Every line containing the word "Happy" must be pulled from the records.

Material for this exercise below:

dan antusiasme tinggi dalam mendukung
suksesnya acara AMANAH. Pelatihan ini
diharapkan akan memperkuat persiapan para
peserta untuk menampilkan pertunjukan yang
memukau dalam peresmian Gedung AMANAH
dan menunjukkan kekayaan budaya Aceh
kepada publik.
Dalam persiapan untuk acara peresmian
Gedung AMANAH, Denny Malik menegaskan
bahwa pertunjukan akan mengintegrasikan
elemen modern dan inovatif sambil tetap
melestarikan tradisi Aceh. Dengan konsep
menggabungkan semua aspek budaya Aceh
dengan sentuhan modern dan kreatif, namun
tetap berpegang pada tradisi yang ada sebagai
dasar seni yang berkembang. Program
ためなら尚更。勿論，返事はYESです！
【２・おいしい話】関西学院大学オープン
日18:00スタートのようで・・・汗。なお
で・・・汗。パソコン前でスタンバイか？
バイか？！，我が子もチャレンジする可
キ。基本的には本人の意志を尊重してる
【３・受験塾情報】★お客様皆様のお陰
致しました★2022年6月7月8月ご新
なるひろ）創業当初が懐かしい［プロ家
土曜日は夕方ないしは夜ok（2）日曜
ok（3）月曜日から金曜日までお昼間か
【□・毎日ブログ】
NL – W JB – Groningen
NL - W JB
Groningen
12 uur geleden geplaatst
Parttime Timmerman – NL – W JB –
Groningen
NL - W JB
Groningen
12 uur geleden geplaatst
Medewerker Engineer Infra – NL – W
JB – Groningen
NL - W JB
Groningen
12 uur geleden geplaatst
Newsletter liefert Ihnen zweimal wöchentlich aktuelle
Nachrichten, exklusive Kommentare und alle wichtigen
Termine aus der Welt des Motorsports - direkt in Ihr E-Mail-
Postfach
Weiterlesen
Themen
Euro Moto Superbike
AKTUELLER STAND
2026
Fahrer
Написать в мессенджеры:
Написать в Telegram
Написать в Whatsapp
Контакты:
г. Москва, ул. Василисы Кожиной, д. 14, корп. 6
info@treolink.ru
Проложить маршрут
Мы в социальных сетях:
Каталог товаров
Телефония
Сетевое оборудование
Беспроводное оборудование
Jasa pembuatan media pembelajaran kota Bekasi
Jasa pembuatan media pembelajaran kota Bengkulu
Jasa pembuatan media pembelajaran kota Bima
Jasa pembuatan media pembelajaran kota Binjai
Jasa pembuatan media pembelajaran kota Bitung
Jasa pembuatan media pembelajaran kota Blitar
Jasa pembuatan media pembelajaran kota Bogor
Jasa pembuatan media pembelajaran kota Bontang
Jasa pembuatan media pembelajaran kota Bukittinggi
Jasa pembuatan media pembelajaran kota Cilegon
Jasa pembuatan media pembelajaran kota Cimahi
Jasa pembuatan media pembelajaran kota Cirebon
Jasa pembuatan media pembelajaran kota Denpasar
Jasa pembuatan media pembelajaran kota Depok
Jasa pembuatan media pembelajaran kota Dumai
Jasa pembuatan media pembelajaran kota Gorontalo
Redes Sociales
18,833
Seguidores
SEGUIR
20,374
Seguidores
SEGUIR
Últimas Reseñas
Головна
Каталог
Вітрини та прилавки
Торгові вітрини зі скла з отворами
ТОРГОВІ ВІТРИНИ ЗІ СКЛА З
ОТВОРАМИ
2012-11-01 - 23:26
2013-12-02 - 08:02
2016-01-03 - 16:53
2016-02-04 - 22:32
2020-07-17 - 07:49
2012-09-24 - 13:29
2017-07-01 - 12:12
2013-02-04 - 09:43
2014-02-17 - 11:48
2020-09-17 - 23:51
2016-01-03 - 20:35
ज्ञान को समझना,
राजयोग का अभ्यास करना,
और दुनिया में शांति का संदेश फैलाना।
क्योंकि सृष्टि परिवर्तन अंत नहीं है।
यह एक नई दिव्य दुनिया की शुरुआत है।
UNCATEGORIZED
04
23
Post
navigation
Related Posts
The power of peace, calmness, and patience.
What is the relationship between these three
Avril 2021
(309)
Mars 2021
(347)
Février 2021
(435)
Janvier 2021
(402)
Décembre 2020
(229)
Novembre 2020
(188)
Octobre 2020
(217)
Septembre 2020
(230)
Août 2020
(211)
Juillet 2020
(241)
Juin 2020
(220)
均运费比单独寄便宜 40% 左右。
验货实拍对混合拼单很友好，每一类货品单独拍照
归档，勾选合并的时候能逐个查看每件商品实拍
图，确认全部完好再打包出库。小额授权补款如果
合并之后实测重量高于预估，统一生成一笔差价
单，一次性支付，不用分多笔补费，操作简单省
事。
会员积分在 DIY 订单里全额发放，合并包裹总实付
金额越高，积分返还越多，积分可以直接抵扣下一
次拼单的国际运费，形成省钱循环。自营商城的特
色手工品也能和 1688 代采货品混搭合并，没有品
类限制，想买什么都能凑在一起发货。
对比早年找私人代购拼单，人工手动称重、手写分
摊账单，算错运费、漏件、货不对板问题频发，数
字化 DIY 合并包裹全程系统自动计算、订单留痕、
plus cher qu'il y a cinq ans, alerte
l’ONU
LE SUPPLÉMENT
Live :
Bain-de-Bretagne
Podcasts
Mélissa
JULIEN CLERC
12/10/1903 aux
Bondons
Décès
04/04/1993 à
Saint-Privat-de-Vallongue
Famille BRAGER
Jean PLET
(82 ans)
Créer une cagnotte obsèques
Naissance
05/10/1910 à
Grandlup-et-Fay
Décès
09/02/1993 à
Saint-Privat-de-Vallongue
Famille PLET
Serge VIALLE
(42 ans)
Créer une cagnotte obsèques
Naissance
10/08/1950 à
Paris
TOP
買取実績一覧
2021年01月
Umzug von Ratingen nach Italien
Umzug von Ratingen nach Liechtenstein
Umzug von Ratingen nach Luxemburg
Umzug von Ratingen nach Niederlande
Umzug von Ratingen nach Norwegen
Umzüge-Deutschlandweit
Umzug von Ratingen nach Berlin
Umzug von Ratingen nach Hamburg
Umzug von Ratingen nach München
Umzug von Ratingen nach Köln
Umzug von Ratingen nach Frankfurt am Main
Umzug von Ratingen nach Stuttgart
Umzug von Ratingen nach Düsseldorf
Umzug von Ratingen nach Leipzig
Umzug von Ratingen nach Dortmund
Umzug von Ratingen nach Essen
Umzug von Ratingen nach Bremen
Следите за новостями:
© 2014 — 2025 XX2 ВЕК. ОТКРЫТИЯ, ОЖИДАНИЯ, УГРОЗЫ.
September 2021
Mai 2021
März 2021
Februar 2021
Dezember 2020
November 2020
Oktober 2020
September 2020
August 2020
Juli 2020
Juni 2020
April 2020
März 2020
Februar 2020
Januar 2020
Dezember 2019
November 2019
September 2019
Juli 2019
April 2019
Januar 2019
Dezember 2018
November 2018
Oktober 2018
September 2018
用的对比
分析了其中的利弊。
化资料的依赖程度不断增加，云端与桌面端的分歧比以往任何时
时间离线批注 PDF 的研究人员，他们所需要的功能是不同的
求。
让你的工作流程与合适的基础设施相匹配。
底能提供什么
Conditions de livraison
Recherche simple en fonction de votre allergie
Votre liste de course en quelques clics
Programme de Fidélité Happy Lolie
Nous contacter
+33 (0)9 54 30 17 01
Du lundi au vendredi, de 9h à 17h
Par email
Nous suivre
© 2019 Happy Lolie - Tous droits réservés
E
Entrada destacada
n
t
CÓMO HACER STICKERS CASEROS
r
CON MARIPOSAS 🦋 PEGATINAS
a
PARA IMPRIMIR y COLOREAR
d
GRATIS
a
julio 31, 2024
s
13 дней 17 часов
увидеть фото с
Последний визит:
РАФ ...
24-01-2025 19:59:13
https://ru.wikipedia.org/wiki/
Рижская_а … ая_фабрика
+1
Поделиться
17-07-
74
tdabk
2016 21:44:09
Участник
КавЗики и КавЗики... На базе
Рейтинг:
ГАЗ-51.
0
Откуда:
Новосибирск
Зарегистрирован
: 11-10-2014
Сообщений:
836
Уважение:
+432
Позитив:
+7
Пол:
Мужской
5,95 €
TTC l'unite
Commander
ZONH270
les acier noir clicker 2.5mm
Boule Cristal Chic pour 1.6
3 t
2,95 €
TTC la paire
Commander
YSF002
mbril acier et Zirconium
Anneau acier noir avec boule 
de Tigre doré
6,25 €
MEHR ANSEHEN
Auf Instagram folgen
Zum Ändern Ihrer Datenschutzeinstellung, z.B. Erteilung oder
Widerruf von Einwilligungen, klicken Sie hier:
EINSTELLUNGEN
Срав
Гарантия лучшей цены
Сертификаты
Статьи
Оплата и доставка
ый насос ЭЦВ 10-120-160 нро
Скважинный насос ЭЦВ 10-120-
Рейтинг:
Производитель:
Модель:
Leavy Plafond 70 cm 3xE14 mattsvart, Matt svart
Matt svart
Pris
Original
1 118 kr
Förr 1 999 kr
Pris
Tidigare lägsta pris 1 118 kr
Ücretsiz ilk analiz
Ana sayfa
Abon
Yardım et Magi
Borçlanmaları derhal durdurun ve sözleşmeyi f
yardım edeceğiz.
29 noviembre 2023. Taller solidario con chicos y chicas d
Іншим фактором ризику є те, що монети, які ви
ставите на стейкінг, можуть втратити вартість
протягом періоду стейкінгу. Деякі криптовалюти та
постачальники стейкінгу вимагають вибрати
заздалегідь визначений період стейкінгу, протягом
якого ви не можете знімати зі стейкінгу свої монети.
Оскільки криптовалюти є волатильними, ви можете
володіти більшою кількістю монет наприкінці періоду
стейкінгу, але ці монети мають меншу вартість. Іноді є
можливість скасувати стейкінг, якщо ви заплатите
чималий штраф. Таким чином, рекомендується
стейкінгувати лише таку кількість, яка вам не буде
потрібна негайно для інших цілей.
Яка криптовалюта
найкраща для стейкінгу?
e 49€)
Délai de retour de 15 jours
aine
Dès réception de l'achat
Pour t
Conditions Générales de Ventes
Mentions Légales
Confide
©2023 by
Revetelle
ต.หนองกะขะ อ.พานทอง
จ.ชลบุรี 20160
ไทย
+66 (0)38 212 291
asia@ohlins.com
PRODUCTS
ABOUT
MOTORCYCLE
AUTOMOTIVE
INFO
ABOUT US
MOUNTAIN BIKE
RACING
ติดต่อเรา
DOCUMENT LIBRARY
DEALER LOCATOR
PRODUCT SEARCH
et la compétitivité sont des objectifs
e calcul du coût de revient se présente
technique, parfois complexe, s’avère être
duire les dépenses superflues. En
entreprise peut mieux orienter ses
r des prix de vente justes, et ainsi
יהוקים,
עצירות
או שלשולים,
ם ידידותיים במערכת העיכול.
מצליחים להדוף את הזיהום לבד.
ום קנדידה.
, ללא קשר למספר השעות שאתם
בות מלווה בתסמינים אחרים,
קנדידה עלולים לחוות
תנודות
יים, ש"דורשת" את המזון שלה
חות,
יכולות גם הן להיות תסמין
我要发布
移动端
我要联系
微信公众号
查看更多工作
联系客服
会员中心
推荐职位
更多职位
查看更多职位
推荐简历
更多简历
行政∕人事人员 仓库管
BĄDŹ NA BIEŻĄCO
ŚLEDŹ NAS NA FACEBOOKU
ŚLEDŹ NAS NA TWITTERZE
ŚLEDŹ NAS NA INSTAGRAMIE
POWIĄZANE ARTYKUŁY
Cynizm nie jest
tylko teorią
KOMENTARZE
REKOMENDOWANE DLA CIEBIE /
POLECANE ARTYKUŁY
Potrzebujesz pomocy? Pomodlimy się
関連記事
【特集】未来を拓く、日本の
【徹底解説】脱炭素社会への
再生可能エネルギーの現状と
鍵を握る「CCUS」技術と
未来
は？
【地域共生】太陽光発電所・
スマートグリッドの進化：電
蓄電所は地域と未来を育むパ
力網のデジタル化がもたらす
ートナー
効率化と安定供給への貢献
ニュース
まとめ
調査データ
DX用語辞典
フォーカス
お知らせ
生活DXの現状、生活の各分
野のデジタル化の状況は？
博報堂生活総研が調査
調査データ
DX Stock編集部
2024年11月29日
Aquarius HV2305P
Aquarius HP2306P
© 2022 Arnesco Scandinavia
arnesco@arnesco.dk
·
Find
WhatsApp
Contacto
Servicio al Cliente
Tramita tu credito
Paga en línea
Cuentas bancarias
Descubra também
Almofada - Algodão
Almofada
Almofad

End of Material for this exercise.

## Task result:
Programme de Fidélité Happy Lolie
© 2019 Happy Lolie - Tous droits réservés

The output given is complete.